→ PASSAGE:

-- Opening Marker --

When I was interviewing people coming from—let's pick on Google because they're obviously one of the most successful companies and easy to pick on—sometimes the PMs were saying, and even the people that joined was, hey, look, we've got to look three years out, we've got to build three years out, because they were trained very well at Google to think that way. First of all, everything's solid. The platforms are already, the dev platforms are very mature and very robust. And then you've got a monopoly generating, spewing out cash, and so you can think long-term, also growing slower than a company like Databricks. So it's a different reframing. What's right for Google isn't right for Databricks. You can't think three to five years out, that's a recipe for not having a job. You're going to fail. On the other hand, as we get bigger, as any company gets bigger, you should probably lengthen your time horizon.
So your question about tech debt and building platforms versus user-facing features—there's not an easy answer. It's always a trade-off of priorities. For a startup, it does make sense to take debt. You value the present a lot more than the future. You've got a high discount rate, back to that investment metaphor. If you have a high discount rate, you are trying to optimize the immediate a bit more than the future. It's just balancing that compared to a much bigger company. As you get bigger, you have to think a bit more and more about how do you make that trade-off.
One framework I think that a lot of people find useful is the idea of one-way doors and two-way doors. If something is a decision you're making that's impossible or very hard to unwind, then you should make it in the present very carefully. You should be very judicious. But if it's, look, we can do this, but the consequence of making the wrong decision will be we throw away the work, we're going to take on tech debt, it's going to result in throwaway work—that's probably fine for a startup. Because, a very simple example, do this work to get revenue or do this other work to build a long-term, stable platform? Well, if you're a startup, your default is dead or default alive, that Paul Graham uses. You're worried about survival.
The CEO's one job is to not run out of money. It's the first job, right? Don't run out of money. Your second job might be to build a good product, but the first job is to not run out of money. As a PM, you're also thinking about that. You're not operating in a vacuum at a startup. You're supporting your CEO, who should not kill the company first and foremost, and revenue is the thing that keeps you alive. So that's one framework.
Now, obviously, if your mission of the company is to serve in-market fintech companies, financial companies, and you have a sales rep that's bringing a million-dollar deal that's a healthcare company in Europe and they want a custom feature, obviously you've got to say no to that. If it's not part of your mission, if that development is going to set you back, not take you forward. So it's not an easy answer how to think about that. But I think a little bit of that one-way door, two-way door mindset is important, and also asking the question, what's going to happen when you do succeed?

-- Closing Marker --

→ REQUIREMENT 1: List every proper name (companies, people, and places) that appears in the passage on startup product trade-offs.
→ REQUIREMENT 2: Continue the passage on startup product trade-offs, picking up after its final sentence.

→ DATASET EXCERPT:

-- Opening Marker --

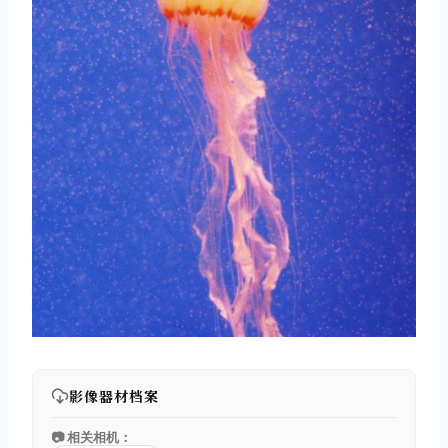
影像器材档案
📷 相关相机：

-- Closing Marker --

→ TASK OUTPUT 1: Google, Databricks, Paul Graham, Europe

→ TASK OUTPUT 2:
At BrightFunnel, for example, I think we did do a good job of trading those off, but they were still painful. We made choices that we knew that if we succeeded we would have to then re-architect. In the case of an analytics platform, it's not just the platform, it's the user experience. If it takes too long to get your data to give you an insight, then your product is bad. So those were sometimes things we had to revisit and rebuild.
I think you should always be asking, are we doing something stupid here? Sometimes you have to up-level. It does have to go to an executive level to see that pattern. If five different engineering teams are doing five different hacks to solve the exact same problem, then the right answer is, we should create a small central team to solve the problem for those five teams. Sometimes those are patterns that the individual PM or engineering manager would not even know about. Only a planning process will reveal it.
A planning process is important for that, both at a team level and an aggregate level. That's when you reveal what are we spending our resources on, are these the right things? You can look at us from an edge team. You can look at things like, what is the KTLO budget and what is the day-to-day like for engineering teams. If they're constantly on call and fighting fires, well, maybe that's a sign of having insufficient investments in some of those foundational things, things that don't even require PMs, like reliability. Maybe the PMs pushed the other way. They were saying, hey, I want to build new features, and the engineers said, fine, here's some more feature person weeks, and then as a result, you've had a couple of quarters of unhappy engineers. So you've got to look at that level of data. Those are all things you can measure in terms of bugs or on-call load or reliability—all those things.
Rahul Abhyankar [29:26] Digging into that planning process a little bit, you worked at Salesforce, Amazon, Uber, Databricks now. Can you compare and contrast the different planning processes in these companies?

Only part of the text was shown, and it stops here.